== TEXT SHOWN ==
Inspiration
The inspiration for Consortium.Doctor is a personal mission to prevent medical tragedies. After losing my mother to an undetected early-stage cancer and personally enduring a five-year misdiagnosis of "neck issues" that were actually migraines, I realized the human cost of diagnostic oversights. Building this system in Western Ukraine—navigating electricity cutoffs and the urgent needs of hospitals during wartime—has added a layer of profound urgency.
What it does
Consortium.Doctor acts as an AI-powered medical safety net. It provides a "consortium" of AI-driven perspectives to review symptoms and medical data, specifically looking for early-stage red flags that a single practitioner might overlook. The platform features:
Internationalization: Support for 7 languages to ensure accessibility for diverse populations.
AI-Generated Presentations: Digital doctor avatars that narrate findings through empathetic video explanations.
File Export: Allows users to export their resulting diagnosis analysis as a document to share with their primary care physicians or specialists.
How we built it
The platform is a high-performance implementation of the Gemini ecosystem, designed to be resilient and scalable:
- Backend Intelligence: Gemini serves as the primary reasoning engine, tasked with deep medical cross-referencing and logic.
Development Flow: I utilized Claude Code for rapid, iterative coding to maximize productivity during limited power windows.
- Frontend & Deployment: The system is built for global access and deployed on Vercel.
Multimedia Integration: I used AI video tools to offer a "doctor narrative" in video format, presenting the project's findings in a way that feels human and accessible.
Challenges we ran into
The primary challenge was ensuring Diagnostic Integrity and overcoming "Model Bias"—the tendency for AI to agree with a provided premise. To solve this, I used ChatGPT as an adversarial agent to generate "confidently wrong" diagnosis lists. I then tested Gemini to see if it would catch these errors. Engineering the system to remain skeptical and prioritize evidence over hallucinations was a significant technical hurdle, made even more difficult by the infrastructure instability and power outages in Ukraine.

== SOURCE INFORMATION ==
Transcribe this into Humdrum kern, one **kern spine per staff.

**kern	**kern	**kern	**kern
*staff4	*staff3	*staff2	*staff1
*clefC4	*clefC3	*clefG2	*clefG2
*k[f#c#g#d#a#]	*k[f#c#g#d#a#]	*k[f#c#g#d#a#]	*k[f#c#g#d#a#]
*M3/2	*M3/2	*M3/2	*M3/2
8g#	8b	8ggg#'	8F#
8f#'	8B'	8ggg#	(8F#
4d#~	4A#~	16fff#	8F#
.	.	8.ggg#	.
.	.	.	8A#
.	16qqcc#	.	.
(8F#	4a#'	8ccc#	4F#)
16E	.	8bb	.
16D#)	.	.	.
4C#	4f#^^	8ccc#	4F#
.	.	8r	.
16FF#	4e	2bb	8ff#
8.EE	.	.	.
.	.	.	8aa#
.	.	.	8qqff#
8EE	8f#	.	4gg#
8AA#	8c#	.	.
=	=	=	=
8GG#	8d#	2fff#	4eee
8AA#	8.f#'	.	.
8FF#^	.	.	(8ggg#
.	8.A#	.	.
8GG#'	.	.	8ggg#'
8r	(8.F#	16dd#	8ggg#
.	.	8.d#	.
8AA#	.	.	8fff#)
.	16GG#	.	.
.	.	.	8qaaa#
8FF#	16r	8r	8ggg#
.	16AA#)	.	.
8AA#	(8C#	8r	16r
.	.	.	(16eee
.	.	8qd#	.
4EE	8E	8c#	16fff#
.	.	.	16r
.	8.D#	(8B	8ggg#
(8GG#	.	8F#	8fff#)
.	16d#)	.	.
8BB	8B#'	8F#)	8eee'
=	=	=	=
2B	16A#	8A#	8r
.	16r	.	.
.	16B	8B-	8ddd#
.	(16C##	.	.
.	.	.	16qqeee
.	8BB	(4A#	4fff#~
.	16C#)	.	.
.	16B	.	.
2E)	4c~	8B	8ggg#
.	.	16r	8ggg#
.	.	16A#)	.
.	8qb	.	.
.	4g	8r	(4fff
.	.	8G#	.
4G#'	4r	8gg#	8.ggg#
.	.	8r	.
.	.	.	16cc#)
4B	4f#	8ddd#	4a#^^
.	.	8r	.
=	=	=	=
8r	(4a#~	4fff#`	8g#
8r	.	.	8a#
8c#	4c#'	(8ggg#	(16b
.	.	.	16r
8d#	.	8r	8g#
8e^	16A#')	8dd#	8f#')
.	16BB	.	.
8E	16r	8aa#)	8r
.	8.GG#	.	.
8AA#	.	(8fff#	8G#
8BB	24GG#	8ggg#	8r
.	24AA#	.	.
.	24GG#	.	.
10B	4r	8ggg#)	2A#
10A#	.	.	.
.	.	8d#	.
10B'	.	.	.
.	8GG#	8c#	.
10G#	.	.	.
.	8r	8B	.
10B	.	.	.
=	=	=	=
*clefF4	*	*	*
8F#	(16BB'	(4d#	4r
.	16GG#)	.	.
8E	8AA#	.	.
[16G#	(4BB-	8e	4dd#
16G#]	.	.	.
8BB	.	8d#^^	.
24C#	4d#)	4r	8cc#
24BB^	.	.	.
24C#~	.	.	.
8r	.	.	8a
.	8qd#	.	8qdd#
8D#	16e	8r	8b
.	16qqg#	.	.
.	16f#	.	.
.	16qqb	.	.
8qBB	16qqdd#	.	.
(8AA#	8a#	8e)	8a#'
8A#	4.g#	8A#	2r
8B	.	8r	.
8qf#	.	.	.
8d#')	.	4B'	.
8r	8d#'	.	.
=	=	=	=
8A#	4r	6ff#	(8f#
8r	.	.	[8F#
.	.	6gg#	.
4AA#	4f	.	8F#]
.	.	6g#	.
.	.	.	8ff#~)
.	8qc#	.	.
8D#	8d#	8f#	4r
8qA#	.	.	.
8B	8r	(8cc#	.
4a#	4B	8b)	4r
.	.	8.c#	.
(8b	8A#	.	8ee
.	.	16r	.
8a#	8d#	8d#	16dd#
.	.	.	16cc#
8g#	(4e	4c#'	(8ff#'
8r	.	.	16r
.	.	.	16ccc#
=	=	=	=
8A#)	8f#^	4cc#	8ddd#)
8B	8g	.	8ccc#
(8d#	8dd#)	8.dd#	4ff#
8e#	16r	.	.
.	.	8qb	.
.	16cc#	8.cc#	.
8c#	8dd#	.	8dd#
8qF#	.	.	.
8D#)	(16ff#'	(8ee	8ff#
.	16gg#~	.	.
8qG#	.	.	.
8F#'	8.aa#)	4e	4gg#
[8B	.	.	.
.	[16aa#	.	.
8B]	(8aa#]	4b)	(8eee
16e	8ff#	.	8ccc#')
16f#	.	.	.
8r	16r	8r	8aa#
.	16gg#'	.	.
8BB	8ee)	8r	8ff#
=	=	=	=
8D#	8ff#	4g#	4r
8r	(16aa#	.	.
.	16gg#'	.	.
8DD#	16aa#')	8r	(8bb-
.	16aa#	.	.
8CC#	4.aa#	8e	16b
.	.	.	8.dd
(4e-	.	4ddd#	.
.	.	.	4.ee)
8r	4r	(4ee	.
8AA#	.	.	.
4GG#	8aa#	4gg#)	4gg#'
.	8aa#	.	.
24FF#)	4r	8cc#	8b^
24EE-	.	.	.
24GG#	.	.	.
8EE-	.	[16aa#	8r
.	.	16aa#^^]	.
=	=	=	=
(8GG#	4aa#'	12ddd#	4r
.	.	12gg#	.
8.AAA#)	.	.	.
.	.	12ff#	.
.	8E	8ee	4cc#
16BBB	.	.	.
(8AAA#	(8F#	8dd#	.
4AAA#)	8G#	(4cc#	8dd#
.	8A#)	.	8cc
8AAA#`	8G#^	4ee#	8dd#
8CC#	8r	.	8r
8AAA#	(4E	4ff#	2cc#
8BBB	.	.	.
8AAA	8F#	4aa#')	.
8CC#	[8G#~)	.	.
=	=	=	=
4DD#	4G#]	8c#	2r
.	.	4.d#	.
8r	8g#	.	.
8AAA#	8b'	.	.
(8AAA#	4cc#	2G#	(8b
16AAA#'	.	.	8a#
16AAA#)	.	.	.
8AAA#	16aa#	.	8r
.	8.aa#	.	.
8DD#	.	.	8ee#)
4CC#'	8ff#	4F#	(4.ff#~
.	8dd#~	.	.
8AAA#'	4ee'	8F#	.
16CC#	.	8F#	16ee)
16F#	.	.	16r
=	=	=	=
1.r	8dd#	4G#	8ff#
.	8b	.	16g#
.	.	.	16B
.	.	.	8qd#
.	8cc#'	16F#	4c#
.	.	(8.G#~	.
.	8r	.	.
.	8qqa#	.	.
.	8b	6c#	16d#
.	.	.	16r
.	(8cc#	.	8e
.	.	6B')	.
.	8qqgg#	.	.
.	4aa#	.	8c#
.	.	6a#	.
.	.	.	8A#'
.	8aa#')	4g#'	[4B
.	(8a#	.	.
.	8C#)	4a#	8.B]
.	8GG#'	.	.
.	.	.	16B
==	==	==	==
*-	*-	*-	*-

== INSTRUCTIONS TO FOLLOW ==
Continue the Consortium.Doctor project writeup from the point where it stops. The records were drawn from a separate source.

== EXERCISE RESULT ==
Accomplishments
Successfully launching consortium.doctor under wartime conditions and proving that the system can debunk adversarial AI-generated decoys are milestones that validate the project's potential to save lives.
What we learned
This project taught me that the best medical AI must be a "skeptical specialist." We learned that the "missing link" in healthcare isn't always a lack of data, but a lack of a comprehensive review process that questions initial assumptions. Furthermore, building during a conflict reinforced that AI can be a critical tool for resilience, providing expert-level second opinions when local resources are stretched thin.
What's next for Consortium.Doctor
The roadmap is focused on clinical trust and global expansion:
Multi-Model Consensus: Integrating additional LLMs and custom models to work alongside Gemini for a true "Consortium" of verification.
Clinical Integration & API: Passing official medical tests to offer an API that clinics in Ukraine, the US, and elsewhere can integrate into their own systems.
Medical Accuracy: Adapting a list of actual, proven medications and diagnostic tests to ensure all narratives are grounded in the latest clinical standards.
Global Availability: Scaling the marketing and infrastructure so this safety net is available to everyone, everywhere.